SOURCE TEXT:

****************

He said with “Unity” software, the planetarium can create a 3D environment. As an example he said students could take a virtual tour of Notre Dame and zoom in on buttresses and other architectural features.
Geoscience students will be able to study the Earth inside and out with live data updates from the U.S. Geological Survey.
The planetarium can add a flight simulation program.
When asked how this will differ from using a flat screen TV, he said “It’s immersion. It takes the student into the experience. It can land on a planet. It can make it an immersion experience.”
He envisions that the planetarium can be used as a teaching tool in many different disciplines, that it can be used to teach District 65 students and youth in community programs.
Guest speaker Michelle Larson, president of the Adler Planetarium in Chicago, said, “We think of a planetarium anywhere as a canvas of wonder. It is a place where you can look at the stars, it is a place where you can explore the universe, but it is a canvas for all kinds of exploration. … This is a resource for your entire school.”

****************

THE PROBLEM: Resume the planetarium article after its final sentence. The material after the planetarium article is separate from it.

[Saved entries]
****************

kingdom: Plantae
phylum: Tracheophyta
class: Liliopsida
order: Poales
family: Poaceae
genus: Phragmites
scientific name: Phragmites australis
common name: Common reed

****************

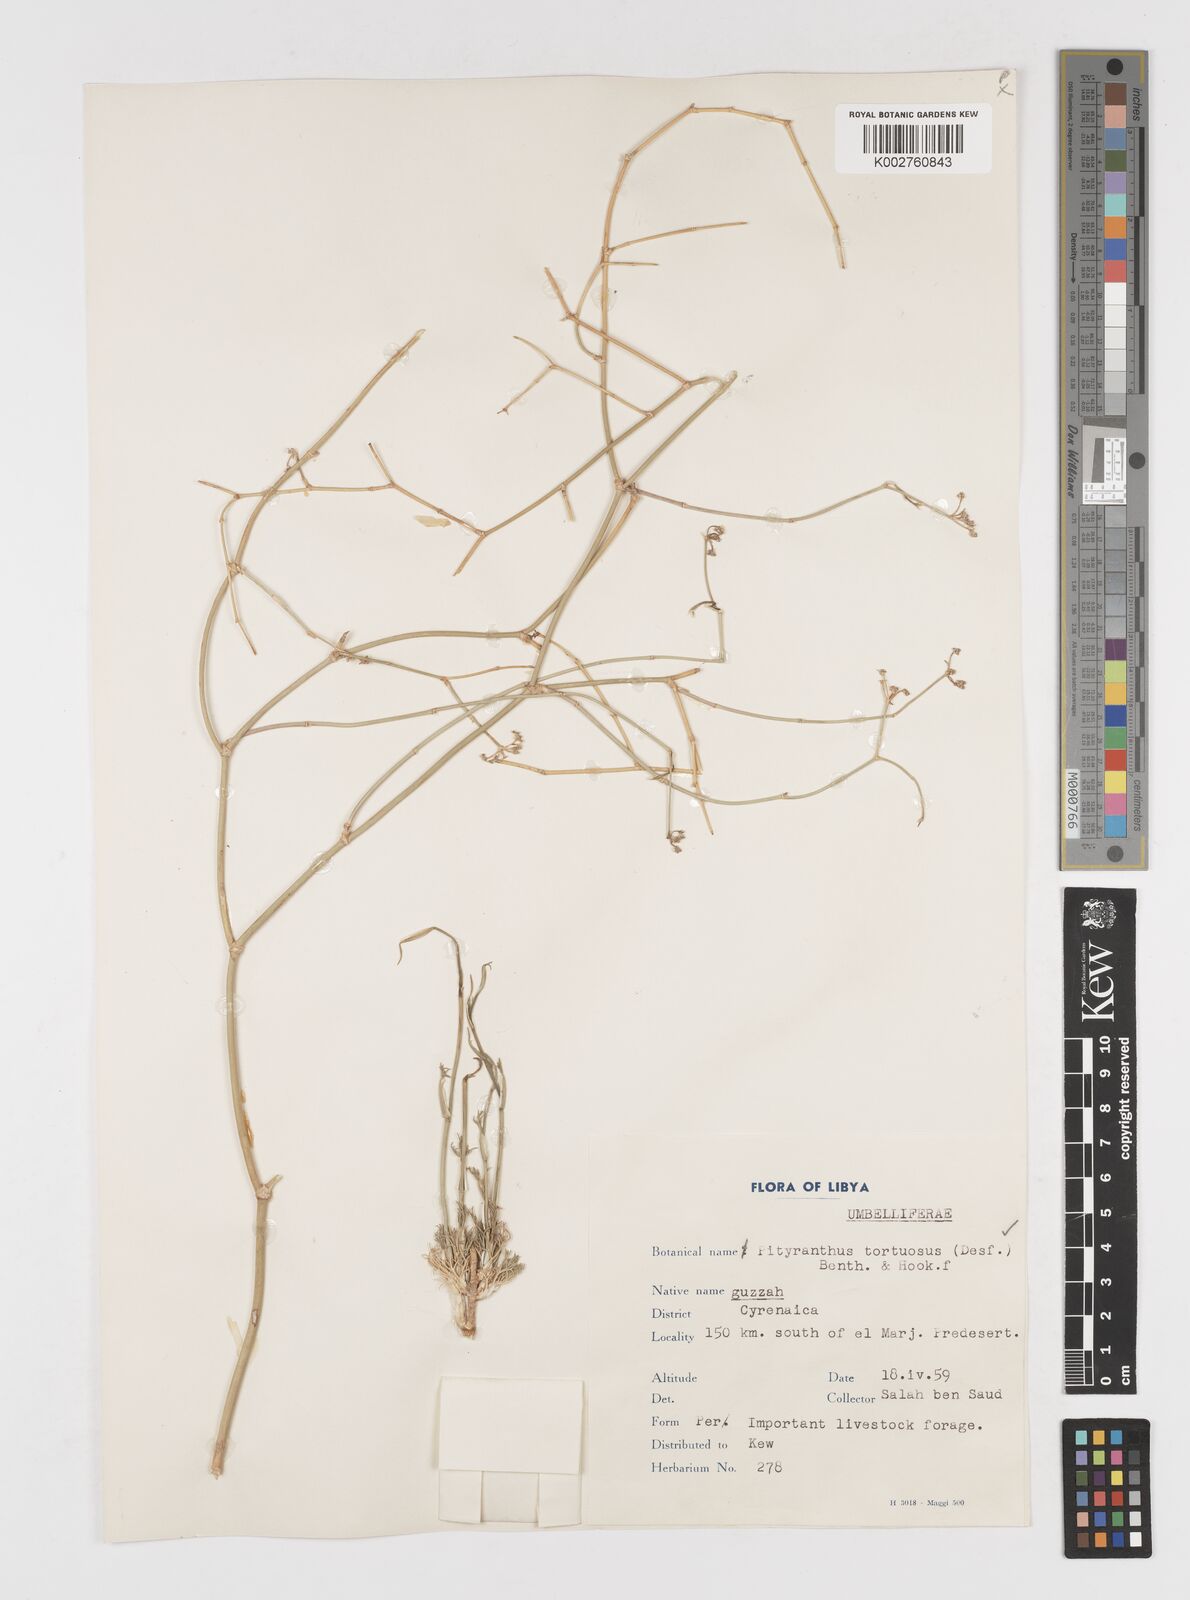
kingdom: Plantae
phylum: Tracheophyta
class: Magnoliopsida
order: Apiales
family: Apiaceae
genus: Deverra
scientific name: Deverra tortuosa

****************

RESULT OF THIS EXERCISE:
Dr. Witherspoon introduced the guest of honor Leonard Schaeffer, who donated $500,000 toward the project. Mr. Schaeffer “has made all this possible,” said Dr. Witherspoon. The balance of the funds needed for the project was raised by the ETHS Educational Foundation.
Mr. Schaeffer, ETHS class of 1963 and the current chairman and chief executive officer of WellPoint, said ETHS “changed my life. … If I could help out, I would like to do that. … I’m very pleased to be with you today… It makes a huge difference for young people.”